Solved – Why don’t statisticians use mutual information as a measure of association

correlationmutual information

I've seen a couple talks by non-statisticians where they seem to reinvent correlation measures using mutual information rather than regression (or equivalent/closely-related statistical tests).

I take it there's a good reason statisticians don't take this approach. My layman's understanding is that estimators of entropy / mutual information tend to be problematic and unstable. I assume power is also problematic as a result: they try to get around this by claiming that they're not using a parametric testing framework. Usually this kind of work doesn't bother with power calculations, or even confidence/credible intervals.

But to take a devil's advocate position, is slow convergence that big of a deal when datasets are extremely large? Also, sometimes these methods seem to "work" in the sense that the associations are validated by follow-up studies.
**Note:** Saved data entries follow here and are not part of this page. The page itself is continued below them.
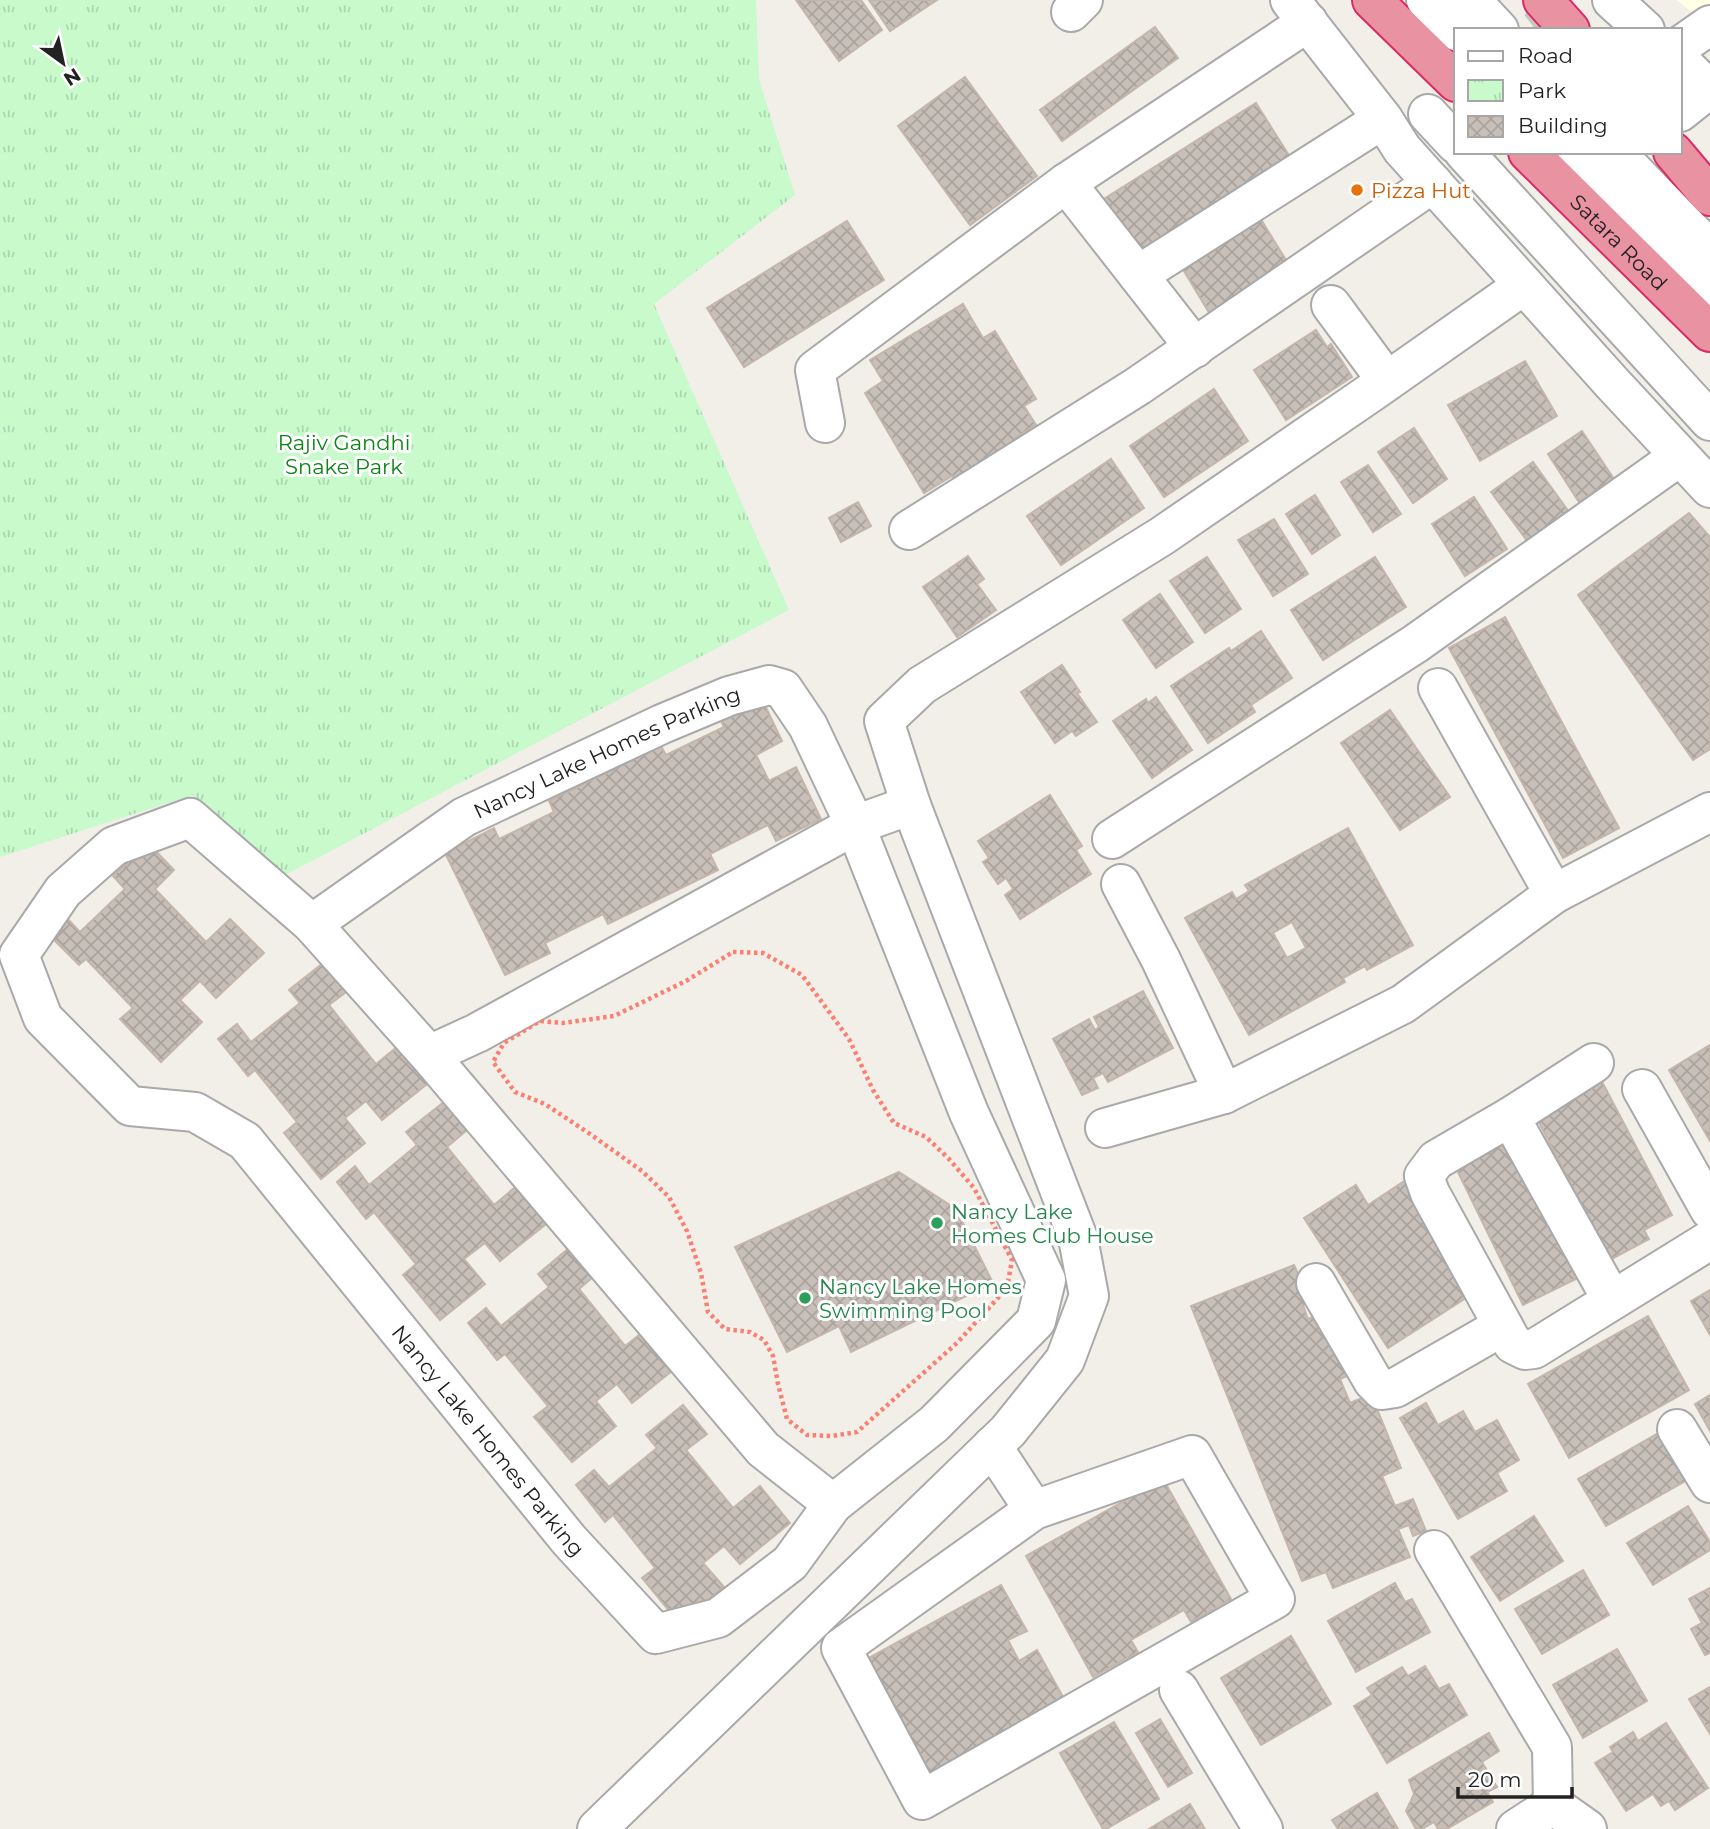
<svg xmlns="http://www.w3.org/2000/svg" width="1710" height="1829" viewBox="0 0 1710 1829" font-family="Montserrat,sans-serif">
  <defs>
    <pattern id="park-tufts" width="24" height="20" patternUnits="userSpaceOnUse" patternTransform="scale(1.75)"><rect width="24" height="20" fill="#c8facc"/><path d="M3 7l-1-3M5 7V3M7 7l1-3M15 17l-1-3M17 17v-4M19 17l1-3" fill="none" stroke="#acd6af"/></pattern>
    <pattern id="building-cross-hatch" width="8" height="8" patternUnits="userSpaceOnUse" patternTransform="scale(1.75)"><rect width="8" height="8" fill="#c7bfb8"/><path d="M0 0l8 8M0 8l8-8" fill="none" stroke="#aba49e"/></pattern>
  </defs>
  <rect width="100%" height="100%" fill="#f2efe9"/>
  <!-- education -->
  <path fill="#ffffe5" d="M1677 0H1710V28Z"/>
  <!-- park -->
  <path fill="url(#park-tufts)" d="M0 0H756L759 79 795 195 654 304 789 610 268 884 193 795 0 857Z"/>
  <!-- building -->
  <g fill="url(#building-cross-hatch)" stroke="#c4b6ab" stroke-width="2" fill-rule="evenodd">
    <path d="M796 0H861L882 30 839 61Z"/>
    <path d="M869 0H937L890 31Z"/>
    <path d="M1155 27 1178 58 1062 141 1040 110Z"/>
    <path d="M965 77 1037 176 970 225 898 126Z"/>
    <path d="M1256 103 1295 165 1138 264 1099 202Z"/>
    <path d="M1257 213 1294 273 1214 321 1178 261Z"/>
    <path d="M847 221 884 280 744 367 707 308Z"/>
    <path d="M963 304 983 338 995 331 1036 399 1024 406 1036 425 1015 438 1024 452 960 490 952 476 924 493 865 393 883 381 870 360Z"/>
    <path d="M1316 330 1327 347 1331 344 1352 377 1286 420 1254 370Z"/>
    <path d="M1525 361 1557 416 1480 461 1448 405Z"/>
    <path d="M1214 389 1248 441 1164 497 1130 446Z"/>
    <path d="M1414 428 1447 479 1413 503 1378 452Z"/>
    <path d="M1582 431 1614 479 1579 502 1548 454Z"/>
    <path d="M1111 459 1144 508 1061 565 1027 516Z"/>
    <path d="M1533 462 1569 512 1528 542 1491 492Z"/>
    <path d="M1368 465 1401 514 1373 532 1341 482Z"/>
    <path d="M1315 495 1340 535 1312 554 1286 514Z"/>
    <path d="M1474 497 1507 549 1465 576 1432 524Z"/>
    <path d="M858 502 871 526 841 542 829 518Z"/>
    <path d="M1689 513 1710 537V749L1693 760 1578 595Z"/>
    <path d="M1274 519 1308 574 1273 596 1238 540Z"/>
    <path d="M968 556 984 579 977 584 996 610 957 637 923 587Z"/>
    <path d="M1207 557 1241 609 1205 633 1170 581Z"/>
    <path d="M1375 557 1406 607 1323 660 1291 610Z"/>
    <path d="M1160 594 1193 642 1156 668 1123 620Z"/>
    <path d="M1505 617 1619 828 1563 858 1449 648Z"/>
    <path d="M1261 631 1292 678 1251 705 1255 712 1208 743 1171 686 1229 648 1231 651Z"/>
    <path d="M1062 665 1080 692 1077 693 1097 722 1076 736 1072 731 1055 743 1021 692Z"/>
    <path d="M761 697 782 741 756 755 769 781 796 767 821 819 776 841 768 825 710 854 718 870 608 924 603 914 545 943 550 953 505 975 445 853 494 828 499 839 554 812 549 801 661 746 666 755 724 727 719 717Z"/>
    <path d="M1156 697 1192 750 1152 778 1113 721 1146 699 1148 703Z"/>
    <path d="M1390 710 1450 797 1400 830 1341 743Z"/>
    <path d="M1050 795 1082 846 1076 850 1091 874 1020 919 1005 895 1013 889 1006 878 998 884 983 862 989 858 978 841Z"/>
    <path d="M1348 828 1413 945 1367 970 1365 966 1343 978 1345 982 1249 1035 1185 918 1232 892 1236 899 1249 891 1245 885ZM1292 922 1306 948 1287 958 1273 933Z"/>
    <path d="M148 843 174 870 155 889 206 942 230 919 264 953 216 998 200 981 180 1000 202 1022 161 1062 120 1019 133 1008 86 959 79 965 46 932 64 915 80 932 125 889 113 876Z"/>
    <path d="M327 960 350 989 329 1005 376 1064 402 1043 432 1080 382 1120 366 1101 345 1118 365 1143 321 1179 284 1133 297 1122 255 1070 248 1076 218 1039 237 1024 251 1042 300 1003 289 990Z"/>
    <path d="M1143 991 1173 1048 1108 1082 1103 1073 1093 1078 1098 1088 1082 1095 1053 1039 1089 1019 1095 1030 1099 1027 1094 1017Z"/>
    <path d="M1710 1045V1141L1669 1070Z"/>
    <path d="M1598 1074 1672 1215 1644 1230 1649 1239 1610 1260 1532 1109Z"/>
    <path d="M444 1102 467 1130 447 1147 494 1205 520 1183 551 1220 500 1261 485 1243 464 1259 485 1284 440 1320 403 1275 416 1264 374 1212 366 1219 337 1182 355 1166 369 1185 417 1145 406 1132Z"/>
    <path d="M1512 1128 1584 1275 1523 1305 1451 1158Z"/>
    <path d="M899 1172 956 1209 993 1283 851 1352 839 1326 787 1352 735 1247Z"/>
    <path d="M1409 1178 1480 1289 1388 1348 1304 1218 1356 1185 1368 1205Z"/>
    <path d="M575 1243 599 1272 579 1289 625 1346 652 1325 683 1362 632 1403 617 1384 596 1401 616 1426 572 1462 534 1417 548 1406 505 1354 497 1360 468 1323 486 1308 501 1326 549 1287 538 1274Z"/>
    <path d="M1294 1265 1300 1278 1320 1297 1303 1305 1308 1319 1326 1312 1361 1370 1340 1379 1350 1403 1371 1394 1401 1468 1382 1476 1395 1506 1413 1499 1426 1531 1413 1536 1409 1525 1398 1529 1410 1557 1333 1588 1326 1572 1302 1581 1191 1306Z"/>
    <path d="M1710 1290V1335L1691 1301Z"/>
    <path d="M1648 1316 1689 1390 1569 1458 1528 1384Z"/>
    <path d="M1710 1395V1431L1695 1404Z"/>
    <path d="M1426 1403 1438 1425 1463 1411 1475 1432 1497 1420 1519 1460 1497 1473 1507 1491 1458 1519 1400 1418Z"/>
    <path d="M683 1405 707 1434 686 1450 733 1508 760 1486 790 1523 740 1564 724 1546 703 1563 724 1587 680 1624 642 1578 655 1568 613 1515 605 1522 576 1485 594 1470 609 1487 657 1448 646 1435Z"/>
    <path d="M1660 1432 1687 1480 1606 1526 1578 1479Z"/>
    <path d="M1163 1479 1231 1599 1191 1622 1184 1610 1131 1640 1138 1652 1093 1677 1026 1556Z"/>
    <path d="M1688 1506 1710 1542V1550L1653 1585 1627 1543Z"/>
    <path d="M1534 1516 1563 1561 1500 1601 1471 1557Z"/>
    <path d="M1583 1570 1609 1615 1542 1654 1515 1609Z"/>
    <path d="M1395 1583 1405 1602 1412 1599 1430 1632 1356 1672 1328 1621Z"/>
    <path d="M1001 1585 1027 1631 1008 1640 1019 1661 1037 1650 1068 1706 924 1784 858 1664Z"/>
    <path d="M1710 1588V1653L1705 1655 1691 1629 1702 1623 1689 1599Z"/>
    <path d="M1291 1636 1331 1704 1261 1745 1221 1678Z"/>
    <path d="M1617 1649 1647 1701 1583 1738 1553 1685Z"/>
    <path d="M1425 1666 1439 1689 1449 1684 1467 1715 1387 1763 1354 1706 1372 1695 1367 1688 1402 1667 1408 1676Z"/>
    <path d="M1710 1687V1734L1689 1699Z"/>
    <path d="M1160 1719 1192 1773 1168 1787 1136 1733Z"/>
    <path d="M1114 1722 1159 1799 1106 1829H1103L1060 1753Z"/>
    <path d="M1666 1723 1708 1788 1675 1810 1669 1801 1661 1806 1653 1794 1626 1811 1595 1763 1613 1752 1610 1747 1633 1732 1638 1741Z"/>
    <path d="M1489 1733 1499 1751 1482 1762 1497 1787 1487 1792 1493 1802 1447 1829H1438L1434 1822 1422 1829H1416L1406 1811 1414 1794 1409 1780Z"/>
    <path d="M1377 1793 1398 1829H1338L1332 1820Z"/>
    <path d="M1190 1804 1205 1829H1149Z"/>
  </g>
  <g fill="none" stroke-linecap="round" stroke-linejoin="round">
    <!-- minor-tunnel -->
    <path stroke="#c8c6c1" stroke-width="38" stroke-dasharray="38 19" stroke-linecap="butt" d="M1536 30 1574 0"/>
    <defs>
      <g id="minor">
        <path d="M1290 0 1383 119 1402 149 1613 384 1710 488"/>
        <path d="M1426 0 1456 31"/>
        <path d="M1471 0 1499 30"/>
        <path d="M1612 0 1645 30"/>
        <path d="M1071 12 1083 0"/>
        <path d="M1680 46 1710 25"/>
        <path d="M1680 61 1710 91"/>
        <path d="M1680 112 1710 88"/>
        <path d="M1428 114 1456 144"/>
        <path d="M1464 152 1710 421"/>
        <path d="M1577 152 1627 206 1710 287"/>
        <path d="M1615 152 1710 250"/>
        <path d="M1066 183 1138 275"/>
        <path d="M1331 305 1387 381"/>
        <path d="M1195 348 1138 275 1383 119"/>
        <path d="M825 423 815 370 1066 183 1308 22"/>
        <path d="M909 530 1138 386 1433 183"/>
        <path d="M1438 688 1554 894"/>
        <path d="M1112 839 1415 644 1680 456"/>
        <path d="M1121 884 1161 960 1224 1094"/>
        <path id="s1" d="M312 924 464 817 662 724 729 696 769 685 783 689 808 726 855 825 969 1113 1046 1280 1036 1321 934 1424 833 1504"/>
        <path id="s2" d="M429 1055 312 924 190 818 114 846 63 891 19 955 43 1018 130 1106 195 1112 245 1141 569 1540 656 1634 718 1618 790 1563 833 1504 763 1449 429 1055 477 1033 855 825 911 805"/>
        <path d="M1594 1063 1510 1117 1436 1160 1424 1176 1430 1193 1513 1344 1525 1350 1534 1349 1710 1240"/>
        <path d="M1642 1089 1710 1210"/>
        <path d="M1510 1117 1612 1300"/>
        <path d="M1105 1128 1224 1094 1403 1004 1554 894 1710 812"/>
        <path d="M1316 1283 1373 1381 1382 1390 1395 1388 1503 1326"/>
        <path d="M1677 1429 1710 1483"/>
        <path d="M992 1446 1034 1510 841 1648 922 1800 1275 1599 1192 1455 1034 1510"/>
        <path d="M1434 1550 1552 1747 1553 1805"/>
        <path d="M1179 1690 1263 1829"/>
        <path d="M597 1829 1008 1431 1065 1360 1089 1296 1078 1238 911 805 884 721 922 685 1162 536 1376 389 1524 285"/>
        <path d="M1516 1829 1553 1805 1587 1829"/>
      </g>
      <g id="highway">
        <path d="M1372 0 1456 82"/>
        <path d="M1543 0 1570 30"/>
        <path id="s3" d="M1528 152 1710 332"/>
        <path d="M1673 152 1710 196"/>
      </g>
    </defs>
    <!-- minor casing -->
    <use href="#minor" stroke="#a9a9a9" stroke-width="42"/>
    <!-- highway casing -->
    <use href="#highway" stroke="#dc2a67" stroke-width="42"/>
    <!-- path -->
    <path stroke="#fa8072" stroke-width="4.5" stroke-dasharray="3.5 3.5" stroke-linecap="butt" d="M733 952 763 953 802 975 849 1039 873 1090 894 1123 926 1137 949 1159 974 1188 1012 1260 1007 1288 957 1343 857 1432 832 1436 807 1435 787 1419 778 1384 773 1356 764 1340 750 1332 725 1329 708 1312 701 1273 687 1231 669 1197 642 1171 590 1134 545 1104 515 1092 493 1062 504 1043 540 1021 563 1023 614 1016 686 981Z"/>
    <!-- minor -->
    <use href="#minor" stroke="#fff" stroke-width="38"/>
    <!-- highway -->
    <use href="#highway" stroke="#e892a2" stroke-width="38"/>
  </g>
  <!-- markers -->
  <circle fill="#e8710a" stroke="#fff" stroke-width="2.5" cx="1357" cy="190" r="7"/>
  <g fill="#2e9e5b" stroke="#fff" stroke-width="2.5">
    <circle cx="937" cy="1223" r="7"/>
    <circle cx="805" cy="1298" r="7"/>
  </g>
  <g text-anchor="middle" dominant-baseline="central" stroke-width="6" stroke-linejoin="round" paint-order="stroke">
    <!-- food labels -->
    <g font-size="21" fill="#c56008" stroke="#fff" text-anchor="start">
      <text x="1371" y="190">Pizza Hut</text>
    </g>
    <!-- street labels -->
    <g font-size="21" fill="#222" stroke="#fff">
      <text stroke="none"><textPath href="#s3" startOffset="128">Satara Road</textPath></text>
      <text stroke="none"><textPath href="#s1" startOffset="343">Nancy Lake Homes Parking</textPath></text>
      <text stroke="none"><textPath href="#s2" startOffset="1264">Nancy Lake Homes Parking</textPath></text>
    </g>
    <!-- park labels -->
    <g font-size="21" fill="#0c8416" stroke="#fff">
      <text x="344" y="442">Rajiv Gandhi<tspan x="344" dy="24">Snake Park</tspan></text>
    </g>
    <!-- leisure labels -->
    <g font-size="21" fill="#27864d" stroke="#fff" text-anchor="start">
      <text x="951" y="1211">Nancy Lake<tspan x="951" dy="24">Homes Club House</tspan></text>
      <text x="819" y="1286">Nancy Lake Homes<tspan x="819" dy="24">Swimming Pool</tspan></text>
    </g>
  </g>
  <!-- legend -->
  <rect x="1454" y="28" width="228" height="126" fill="#ffffff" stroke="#a7a7a7" stroke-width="2"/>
  <rect x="1468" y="51" width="35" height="10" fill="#ffffff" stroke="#a7a7a7" stroke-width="2"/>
  <text x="1518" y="63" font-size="21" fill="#222222">Road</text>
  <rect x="1468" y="80" width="35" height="21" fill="url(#park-tufts)" stroke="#a7a7a7" stroke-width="2"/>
  <text x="1518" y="98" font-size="21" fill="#222222">Park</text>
  <rect x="1468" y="116" width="35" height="21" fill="url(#building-cross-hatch)" stroke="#a7a7a7" stroke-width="2"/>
  <text x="1518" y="133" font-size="21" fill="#222222">Building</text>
  <!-- north arrow -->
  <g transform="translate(63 63) rotate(147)" stroke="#ffffff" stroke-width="5" paint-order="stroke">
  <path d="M0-5L12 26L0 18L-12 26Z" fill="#222222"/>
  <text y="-10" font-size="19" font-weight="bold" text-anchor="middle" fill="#222222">N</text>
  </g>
  <!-- scale -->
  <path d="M1458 1787v10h114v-10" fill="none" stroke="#222222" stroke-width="3.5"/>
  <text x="1468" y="1787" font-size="21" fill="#222222" stroke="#ffffff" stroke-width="5" paint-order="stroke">20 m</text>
</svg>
What's the best critique against using mutual information as a measure of association and why isn't it widely used in statistical practice?

edit: Also, are there any good papers that cover these issues?

Best Answer

I think you should distinguish between categorical (discrete) data and continuous data.

For continuous data, Pearson correlation measures a linear (monotonic) relationship, rank correlation a monotonic relationship.

MI on the other hand "detects" any relationship. This is normally not what you are interested in and/or is likely to be noise. In particular, you have to estimate the density of the distribution. But since it is continuous, you would first create a histogram [discrete bins], and then calculate MI. But since MI allows for any relationship, the MI will change as you use smaller bins (i.e. so you allow more wiggles). So you can see that the estimation of MI will be very unstable, not allowing you to put any confidence intervals on the estimate etc. [Same goes if you do a continuous density estimate.] Basically there are too many things to estimate before actually calculating the MI.

Categorical data on the other hand fits quite nicely into MI framework (see G-test), and there is not much to choose between G-test and chi-squared.